▸ Aufgabe a
Schreiben Sie die folgenden Zeilen unverändert ab: Beginnen Sie mit der Zeile, die "214: (509, 210)" enthält, und hören Sie nach der Zeile mit "6: (147, 1043)" auf.

▸ Zitierter Abschnitt
Na jedenfalls wird beim Erzählen von Ereignisfolgen gemeinhin das Verb im Perfekt verwendet, weitere, mit "und" angeschlossene Verben im Imperfekt. Hier, in Vers 4b, steht nun aber das erste Verb (gingen) im Imperfekt und das zweite, mit "und" angehängte, (gebaren) im Perfekt. Dieses Anhängen weiterer Verben mit Und und der Alternativform ist stilistisch, ausgedrückt wird die Gegenform. Ein Und-Imperfekt drückt also einen Perfekt aus und umgekehrt.

▸ Aufgabe b
Geben Sie aus dem Abschnitt über die Verbformen den Teil ab "Na jedenfalls wird" bis einschließlich "aus und umgekehrt." wieder, setzen Sie dabei aber "formelhaft" anstelle von "stilistisch".

▸ Vorliegende Zeilen
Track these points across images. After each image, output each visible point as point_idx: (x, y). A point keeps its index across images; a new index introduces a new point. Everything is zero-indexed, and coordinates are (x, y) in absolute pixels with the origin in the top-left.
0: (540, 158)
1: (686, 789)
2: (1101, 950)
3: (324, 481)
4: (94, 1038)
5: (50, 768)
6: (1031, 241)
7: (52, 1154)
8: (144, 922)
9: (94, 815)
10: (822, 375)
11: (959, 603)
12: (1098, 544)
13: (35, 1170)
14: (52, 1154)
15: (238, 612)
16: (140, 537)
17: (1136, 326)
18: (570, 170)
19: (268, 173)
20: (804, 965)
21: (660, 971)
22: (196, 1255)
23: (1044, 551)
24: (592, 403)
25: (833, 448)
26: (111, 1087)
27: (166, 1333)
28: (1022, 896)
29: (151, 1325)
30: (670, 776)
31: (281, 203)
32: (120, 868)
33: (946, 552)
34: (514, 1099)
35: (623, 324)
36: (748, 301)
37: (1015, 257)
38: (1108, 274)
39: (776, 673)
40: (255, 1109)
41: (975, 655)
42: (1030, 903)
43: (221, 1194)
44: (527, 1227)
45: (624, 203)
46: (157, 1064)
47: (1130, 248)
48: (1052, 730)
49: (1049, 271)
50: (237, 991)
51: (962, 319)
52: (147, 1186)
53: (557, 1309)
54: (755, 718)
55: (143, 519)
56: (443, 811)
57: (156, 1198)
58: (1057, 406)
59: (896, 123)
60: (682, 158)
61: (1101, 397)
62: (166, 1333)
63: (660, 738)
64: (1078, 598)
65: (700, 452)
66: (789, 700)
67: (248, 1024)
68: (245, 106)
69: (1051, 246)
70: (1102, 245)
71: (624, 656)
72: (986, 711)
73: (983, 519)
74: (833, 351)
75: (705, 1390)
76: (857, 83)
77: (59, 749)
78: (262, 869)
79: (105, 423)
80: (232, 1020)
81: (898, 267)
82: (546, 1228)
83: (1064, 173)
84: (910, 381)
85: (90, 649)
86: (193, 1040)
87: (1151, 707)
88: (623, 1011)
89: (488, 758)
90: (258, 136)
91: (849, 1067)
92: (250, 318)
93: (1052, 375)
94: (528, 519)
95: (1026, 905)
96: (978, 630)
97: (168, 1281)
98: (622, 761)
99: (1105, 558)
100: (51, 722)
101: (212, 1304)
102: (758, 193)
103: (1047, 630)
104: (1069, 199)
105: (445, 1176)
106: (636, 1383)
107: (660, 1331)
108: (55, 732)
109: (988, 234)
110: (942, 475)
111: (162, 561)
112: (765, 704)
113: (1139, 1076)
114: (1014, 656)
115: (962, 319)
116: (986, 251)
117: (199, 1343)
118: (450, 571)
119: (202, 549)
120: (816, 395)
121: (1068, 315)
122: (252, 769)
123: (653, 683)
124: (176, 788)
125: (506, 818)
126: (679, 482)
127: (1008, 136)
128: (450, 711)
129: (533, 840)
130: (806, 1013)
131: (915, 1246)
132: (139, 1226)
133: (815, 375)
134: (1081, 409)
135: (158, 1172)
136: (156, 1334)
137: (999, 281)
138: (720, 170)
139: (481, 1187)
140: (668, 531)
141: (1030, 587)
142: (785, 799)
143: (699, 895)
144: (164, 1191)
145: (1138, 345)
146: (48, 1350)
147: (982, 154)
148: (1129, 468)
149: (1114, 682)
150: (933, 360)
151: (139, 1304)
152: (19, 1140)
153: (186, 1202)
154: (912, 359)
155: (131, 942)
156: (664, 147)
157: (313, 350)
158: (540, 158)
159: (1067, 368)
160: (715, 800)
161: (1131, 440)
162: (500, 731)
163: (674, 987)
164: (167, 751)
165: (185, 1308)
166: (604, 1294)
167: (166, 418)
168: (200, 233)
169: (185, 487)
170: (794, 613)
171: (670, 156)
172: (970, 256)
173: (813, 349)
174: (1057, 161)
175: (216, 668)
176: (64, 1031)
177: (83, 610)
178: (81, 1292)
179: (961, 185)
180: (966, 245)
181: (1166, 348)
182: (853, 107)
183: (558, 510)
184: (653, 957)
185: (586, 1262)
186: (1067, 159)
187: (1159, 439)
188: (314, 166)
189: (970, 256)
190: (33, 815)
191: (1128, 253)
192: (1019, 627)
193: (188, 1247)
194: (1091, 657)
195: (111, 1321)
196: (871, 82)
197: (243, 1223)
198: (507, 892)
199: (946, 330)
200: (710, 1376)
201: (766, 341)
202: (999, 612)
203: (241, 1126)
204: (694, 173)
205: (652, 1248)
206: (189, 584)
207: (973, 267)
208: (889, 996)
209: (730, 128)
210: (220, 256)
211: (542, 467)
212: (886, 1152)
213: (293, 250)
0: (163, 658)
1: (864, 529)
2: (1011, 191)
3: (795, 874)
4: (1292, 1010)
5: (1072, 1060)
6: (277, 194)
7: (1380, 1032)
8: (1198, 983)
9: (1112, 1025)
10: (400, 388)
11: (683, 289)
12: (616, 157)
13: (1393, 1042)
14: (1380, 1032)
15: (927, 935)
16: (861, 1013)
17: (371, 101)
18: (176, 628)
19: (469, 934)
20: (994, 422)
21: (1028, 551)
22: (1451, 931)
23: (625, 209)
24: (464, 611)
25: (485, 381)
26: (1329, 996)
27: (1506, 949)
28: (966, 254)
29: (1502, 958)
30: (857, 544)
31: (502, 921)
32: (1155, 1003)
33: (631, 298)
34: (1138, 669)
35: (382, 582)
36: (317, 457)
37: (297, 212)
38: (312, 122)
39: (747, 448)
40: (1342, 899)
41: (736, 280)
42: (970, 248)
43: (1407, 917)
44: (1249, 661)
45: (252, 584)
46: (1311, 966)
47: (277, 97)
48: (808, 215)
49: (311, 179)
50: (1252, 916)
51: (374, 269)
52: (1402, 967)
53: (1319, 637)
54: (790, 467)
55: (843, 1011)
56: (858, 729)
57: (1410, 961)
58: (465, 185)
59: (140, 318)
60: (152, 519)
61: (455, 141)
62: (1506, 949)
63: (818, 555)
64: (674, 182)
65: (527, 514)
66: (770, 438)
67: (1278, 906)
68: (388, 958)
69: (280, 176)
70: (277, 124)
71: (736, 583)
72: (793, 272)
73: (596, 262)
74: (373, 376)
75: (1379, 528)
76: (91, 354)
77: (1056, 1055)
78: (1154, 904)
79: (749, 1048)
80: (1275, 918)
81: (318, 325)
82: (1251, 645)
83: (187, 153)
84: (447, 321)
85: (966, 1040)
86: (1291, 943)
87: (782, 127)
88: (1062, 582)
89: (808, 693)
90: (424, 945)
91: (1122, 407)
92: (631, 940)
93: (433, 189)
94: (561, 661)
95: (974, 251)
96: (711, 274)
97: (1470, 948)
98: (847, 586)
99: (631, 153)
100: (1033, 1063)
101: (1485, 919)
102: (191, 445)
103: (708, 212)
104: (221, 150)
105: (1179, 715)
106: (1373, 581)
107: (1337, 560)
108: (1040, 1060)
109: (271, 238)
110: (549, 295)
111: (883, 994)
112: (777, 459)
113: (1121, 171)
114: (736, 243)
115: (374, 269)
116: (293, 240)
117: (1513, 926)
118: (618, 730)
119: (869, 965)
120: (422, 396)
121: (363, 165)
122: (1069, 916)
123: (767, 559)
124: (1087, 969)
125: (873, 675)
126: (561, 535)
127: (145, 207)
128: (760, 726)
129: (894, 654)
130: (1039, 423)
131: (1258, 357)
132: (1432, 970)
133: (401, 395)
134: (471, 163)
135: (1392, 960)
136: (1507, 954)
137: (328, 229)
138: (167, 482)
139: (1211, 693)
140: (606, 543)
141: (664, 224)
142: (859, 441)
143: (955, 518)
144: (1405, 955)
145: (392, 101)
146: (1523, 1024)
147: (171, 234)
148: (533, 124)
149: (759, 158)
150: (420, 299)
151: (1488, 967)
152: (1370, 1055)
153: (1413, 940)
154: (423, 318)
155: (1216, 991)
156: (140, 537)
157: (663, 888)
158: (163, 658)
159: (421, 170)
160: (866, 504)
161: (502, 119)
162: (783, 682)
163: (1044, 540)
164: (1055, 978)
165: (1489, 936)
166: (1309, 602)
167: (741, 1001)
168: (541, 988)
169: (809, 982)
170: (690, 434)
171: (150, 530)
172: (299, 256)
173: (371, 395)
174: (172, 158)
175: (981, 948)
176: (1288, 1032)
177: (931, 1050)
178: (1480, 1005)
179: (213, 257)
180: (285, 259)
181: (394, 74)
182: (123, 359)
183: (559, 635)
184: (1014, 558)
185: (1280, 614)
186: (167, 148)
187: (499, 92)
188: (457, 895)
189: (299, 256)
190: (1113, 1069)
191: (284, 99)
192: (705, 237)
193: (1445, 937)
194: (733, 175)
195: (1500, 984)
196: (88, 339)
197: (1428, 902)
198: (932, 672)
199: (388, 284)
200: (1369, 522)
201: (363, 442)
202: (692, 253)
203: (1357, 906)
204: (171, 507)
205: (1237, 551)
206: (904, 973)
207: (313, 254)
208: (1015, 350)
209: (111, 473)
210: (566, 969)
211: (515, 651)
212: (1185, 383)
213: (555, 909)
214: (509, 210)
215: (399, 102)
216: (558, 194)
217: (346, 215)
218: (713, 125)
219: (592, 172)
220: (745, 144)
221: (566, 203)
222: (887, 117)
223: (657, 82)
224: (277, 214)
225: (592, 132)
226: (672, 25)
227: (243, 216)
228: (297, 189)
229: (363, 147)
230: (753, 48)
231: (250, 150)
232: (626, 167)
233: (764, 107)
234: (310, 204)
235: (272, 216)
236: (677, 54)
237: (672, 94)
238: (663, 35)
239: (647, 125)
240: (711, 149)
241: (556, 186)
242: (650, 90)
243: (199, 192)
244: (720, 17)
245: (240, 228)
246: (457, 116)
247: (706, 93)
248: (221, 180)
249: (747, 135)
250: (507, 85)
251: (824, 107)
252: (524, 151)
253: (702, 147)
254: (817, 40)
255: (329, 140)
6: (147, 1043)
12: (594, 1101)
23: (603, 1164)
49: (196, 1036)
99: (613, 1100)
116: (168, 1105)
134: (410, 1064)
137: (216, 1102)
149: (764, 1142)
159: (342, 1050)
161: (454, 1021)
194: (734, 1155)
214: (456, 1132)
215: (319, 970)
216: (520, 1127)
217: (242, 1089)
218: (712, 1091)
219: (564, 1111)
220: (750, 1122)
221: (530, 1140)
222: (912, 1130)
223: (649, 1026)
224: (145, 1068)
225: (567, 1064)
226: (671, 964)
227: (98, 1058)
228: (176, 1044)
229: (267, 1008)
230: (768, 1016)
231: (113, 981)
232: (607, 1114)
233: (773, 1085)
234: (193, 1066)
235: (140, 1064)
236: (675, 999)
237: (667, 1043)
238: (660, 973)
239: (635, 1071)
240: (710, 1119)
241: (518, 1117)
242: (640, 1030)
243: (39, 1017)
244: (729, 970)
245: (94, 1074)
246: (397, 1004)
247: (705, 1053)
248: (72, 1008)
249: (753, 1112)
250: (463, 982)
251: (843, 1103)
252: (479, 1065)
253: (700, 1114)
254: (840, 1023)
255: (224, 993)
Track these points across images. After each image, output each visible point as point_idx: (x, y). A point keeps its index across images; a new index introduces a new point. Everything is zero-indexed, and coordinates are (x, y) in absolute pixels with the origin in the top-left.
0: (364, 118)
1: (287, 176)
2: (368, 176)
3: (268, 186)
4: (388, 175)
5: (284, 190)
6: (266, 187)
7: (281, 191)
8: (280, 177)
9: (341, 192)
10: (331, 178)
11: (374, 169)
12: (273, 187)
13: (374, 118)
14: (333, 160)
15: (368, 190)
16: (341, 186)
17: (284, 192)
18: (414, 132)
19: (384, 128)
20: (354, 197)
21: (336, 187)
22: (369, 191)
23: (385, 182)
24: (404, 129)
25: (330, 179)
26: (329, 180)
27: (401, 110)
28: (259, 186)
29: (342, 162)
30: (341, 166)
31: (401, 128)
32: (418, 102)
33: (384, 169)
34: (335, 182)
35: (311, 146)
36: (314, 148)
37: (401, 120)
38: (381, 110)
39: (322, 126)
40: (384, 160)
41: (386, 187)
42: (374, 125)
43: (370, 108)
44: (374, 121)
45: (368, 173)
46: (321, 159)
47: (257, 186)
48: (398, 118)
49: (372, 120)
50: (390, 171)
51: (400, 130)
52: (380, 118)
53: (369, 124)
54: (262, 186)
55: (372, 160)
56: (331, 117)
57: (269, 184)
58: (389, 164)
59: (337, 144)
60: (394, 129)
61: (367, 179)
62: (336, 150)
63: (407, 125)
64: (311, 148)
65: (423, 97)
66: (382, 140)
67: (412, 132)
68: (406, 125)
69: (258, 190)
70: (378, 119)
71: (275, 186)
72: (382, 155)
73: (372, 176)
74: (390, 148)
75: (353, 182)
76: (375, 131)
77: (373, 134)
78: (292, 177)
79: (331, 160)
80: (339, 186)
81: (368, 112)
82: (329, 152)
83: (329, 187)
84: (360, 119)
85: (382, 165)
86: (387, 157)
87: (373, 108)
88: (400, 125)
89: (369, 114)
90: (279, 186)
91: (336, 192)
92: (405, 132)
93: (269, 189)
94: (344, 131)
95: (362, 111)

▸ Richtige Lösung a
214: (509, 210)
215: (399, 102)
216: (558, 194)
217: (346, 215)
218: (713, 125)
219: (592, 172)
220: (745, 144)
221: (566, 203)
222: (887, 117)
223: (657, 82)
224: (277, 214)
225: (592, 132)
226: (672, 25)
227: (243, 216)
228: (297, 189)
229: (363, 147)
230: (753, 48)
231: (250, 150)
232: (626, 167)
233: (764, 107)
234: (310, 204)
235: (272, 216)
236: (677, 54)
237: (672, 94)
238: (663, 35)
239: (647, 125)
240: (711, 149)
241: (556, 186)
242: (650, 90)
243: (199, 192)
244: (720, 17)
245: (240, 228)
246: (457, 116)
247: (706, 93)
248: (221, 180)
249: (747, 135)
250: (507, 85)
251: (824, 107)
252: (524, 151)
253: (702, 147)
254: (817, 40)
255: (329, 140)
6: (147, 1043)

▸ Richtige Lösung b
Na jedenfalls wird beim Erzählen von Ereignisfolgen gemeinhin das Verb im Perfekt verwendet, weitere, mit "und" angeschlossene Verben im Imperfekt. Hier, in Vers 4b, steht nun aber das erste Verb (gingen) im Imperfekt und das zweite, mit "und" angehängte, (gebaren) im Perfekt. Dieses Anhängen weiterer Verben mit Und und der Alternativform ist formelhaft, ausgedrückt wird die Gegenform. Ein Und-Imperfekt drückt also einen Perfekt aus und umgekehrt.